**Task:** Give all of the records again. Match them exactly.

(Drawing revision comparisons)
┌──

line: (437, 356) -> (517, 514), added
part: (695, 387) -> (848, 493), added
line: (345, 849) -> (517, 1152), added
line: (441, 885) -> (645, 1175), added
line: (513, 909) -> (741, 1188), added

└──

**Exercise output:**
line: (437, 356) -> (517, 514), added
part: (695, 387) -> (848, 493), added
line: (345, 849) -> (517, 1152), added
line: (441, 885) -> (645, 1175), added
line: (513, 909) -> (741, 1188), added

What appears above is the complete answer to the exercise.